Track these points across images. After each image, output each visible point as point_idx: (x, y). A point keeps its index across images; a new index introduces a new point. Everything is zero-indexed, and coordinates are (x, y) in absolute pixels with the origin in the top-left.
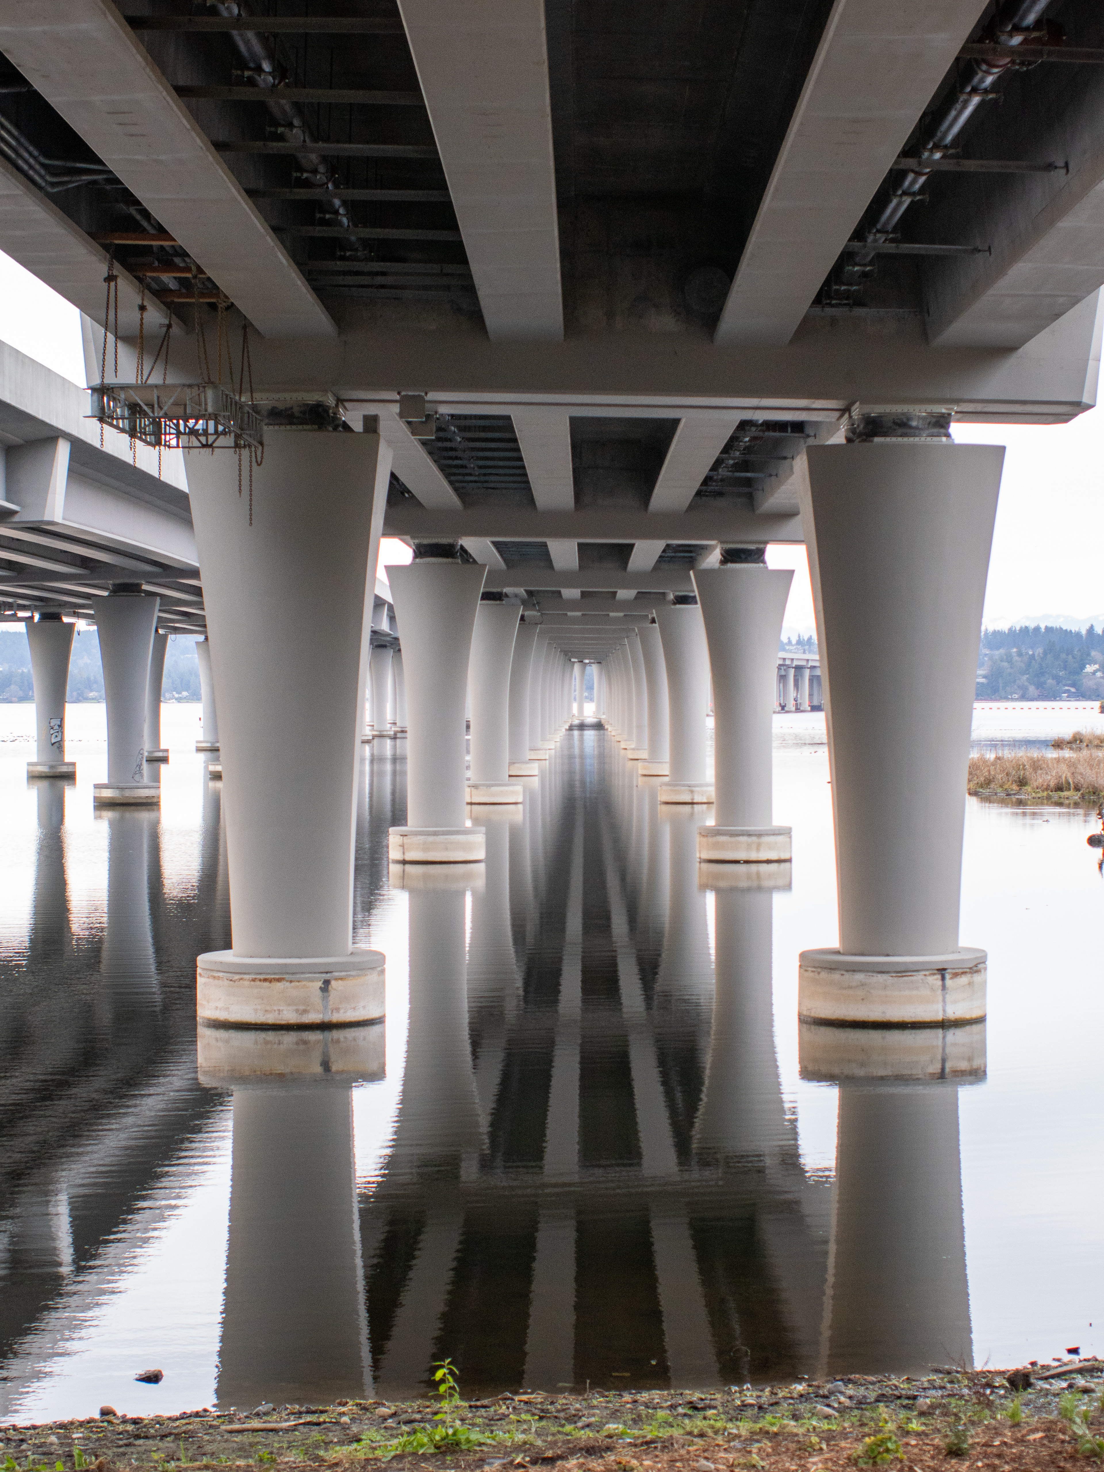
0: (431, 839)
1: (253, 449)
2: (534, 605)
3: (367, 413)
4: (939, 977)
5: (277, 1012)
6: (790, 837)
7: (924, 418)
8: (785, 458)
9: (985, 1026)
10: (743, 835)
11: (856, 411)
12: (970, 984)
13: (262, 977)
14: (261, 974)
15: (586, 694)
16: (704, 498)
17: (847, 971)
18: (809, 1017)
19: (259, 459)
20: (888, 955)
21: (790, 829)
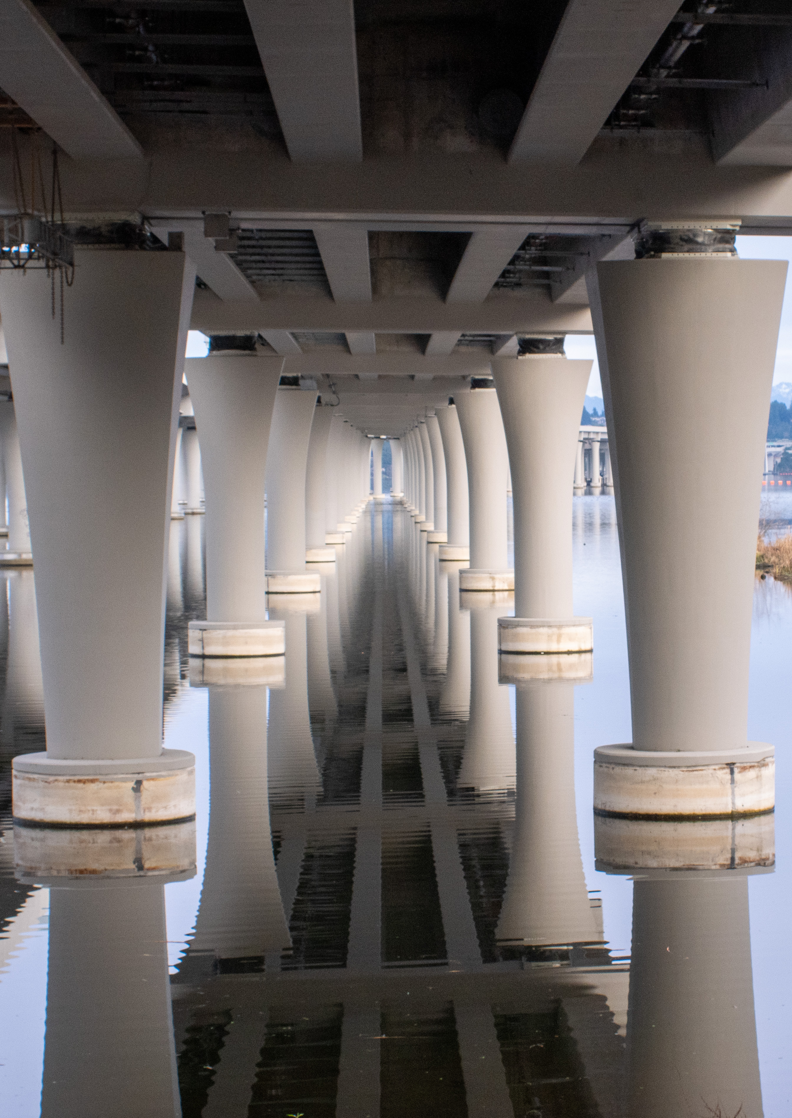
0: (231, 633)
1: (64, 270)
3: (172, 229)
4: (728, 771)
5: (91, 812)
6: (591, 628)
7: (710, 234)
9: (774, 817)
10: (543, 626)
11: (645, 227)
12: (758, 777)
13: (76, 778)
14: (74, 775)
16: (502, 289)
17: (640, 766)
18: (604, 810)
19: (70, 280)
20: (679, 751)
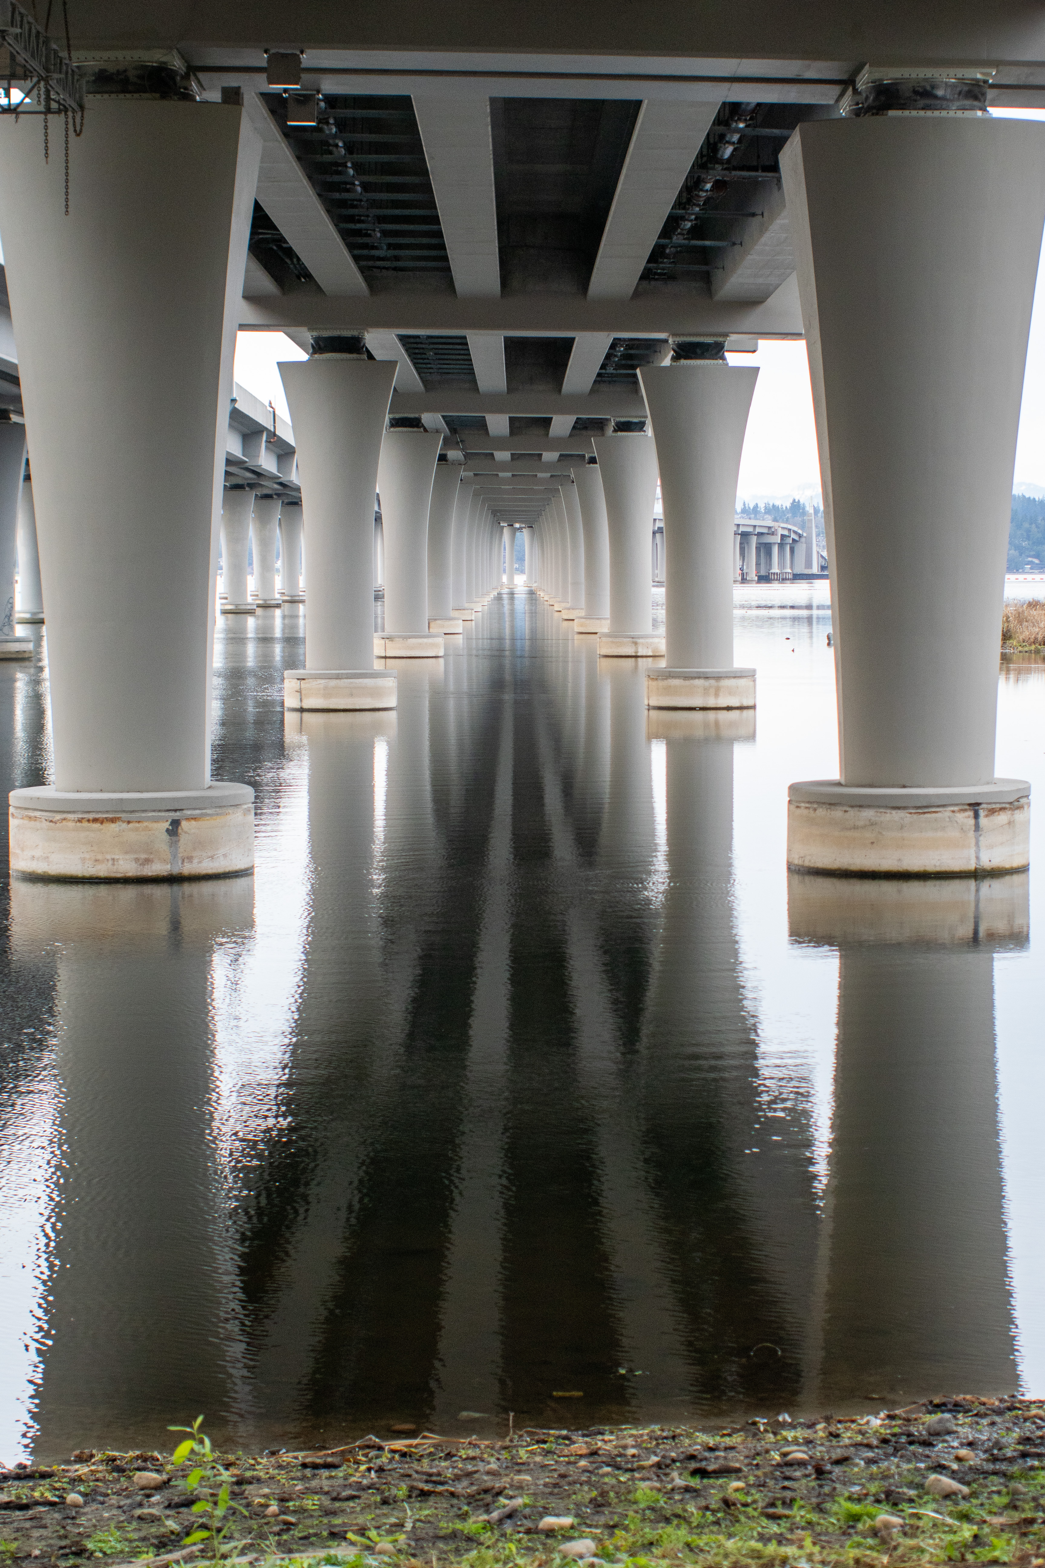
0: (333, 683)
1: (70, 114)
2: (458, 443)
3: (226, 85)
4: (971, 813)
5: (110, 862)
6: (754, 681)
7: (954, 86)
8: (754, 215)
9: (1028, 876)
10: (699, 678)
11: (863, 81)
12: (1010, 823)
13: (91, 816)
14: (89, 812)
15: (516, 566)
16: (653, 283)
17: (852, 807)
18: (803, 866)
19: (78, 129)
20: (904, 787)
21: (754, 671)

☆ ☆ ☆

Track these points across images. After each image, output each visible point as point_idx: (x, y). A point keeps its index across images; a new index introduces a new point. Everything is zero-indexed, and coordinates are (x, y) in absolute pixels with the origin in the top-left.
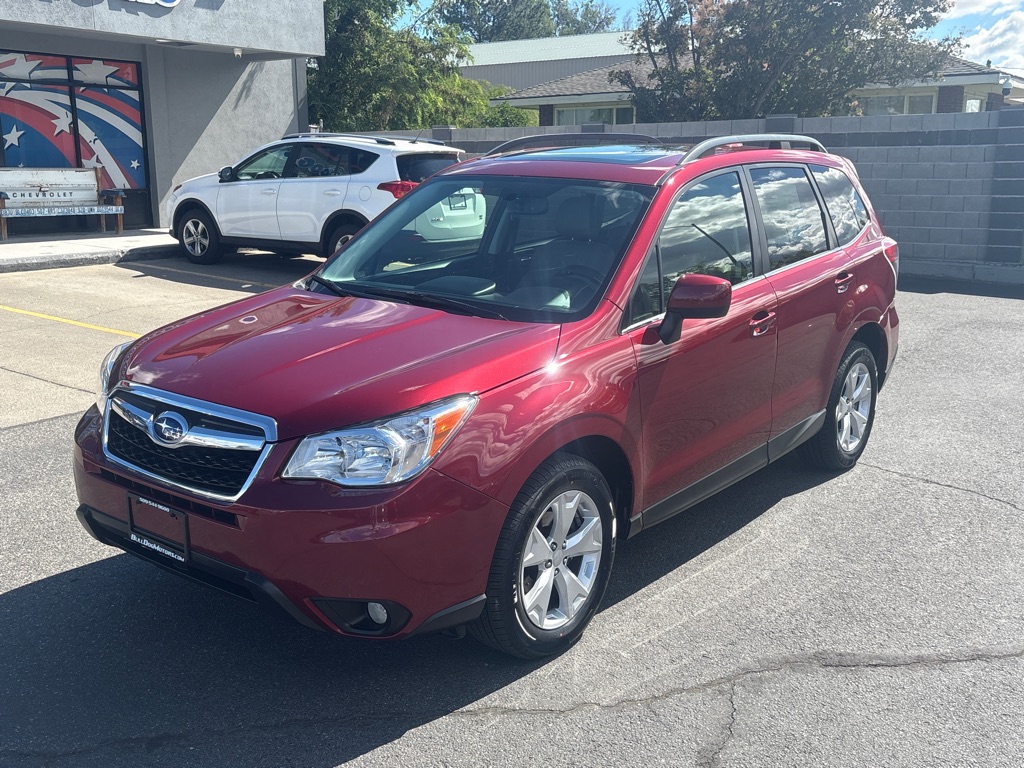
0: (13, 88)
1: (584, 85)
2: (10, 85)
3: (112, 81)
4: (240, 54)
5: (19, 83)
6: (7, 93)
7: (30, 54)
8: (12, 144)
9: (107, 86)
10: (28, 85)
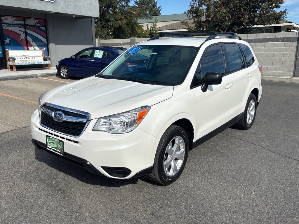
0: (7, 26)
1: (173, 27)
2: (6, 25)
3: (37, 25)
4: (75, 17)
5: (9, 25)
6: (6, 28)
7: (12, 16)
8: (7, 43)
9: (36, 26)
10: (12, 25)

☆ ☆ ☆

Starting at the line with "2: (534, 605)" and ending at the line with "20: (888, 955)", print each line of the listing above exactly, with no other lines.

2: (534, 605)
3: (367, 413)
4: (939, 977)
5: (277, 1012)
6: (790, 837)
7: (924, 418)
8: (785, 458)
9: (985, 1026)
10: (743, 835)
11: (856, 411)
12: (970, 984)
13: (262, 977)
14: (261, 974)
15: (586, 694)
16: (704, 498)
17: (847, 971)
18: (809, 1017)
19: (259, 459)
20: (888, 955)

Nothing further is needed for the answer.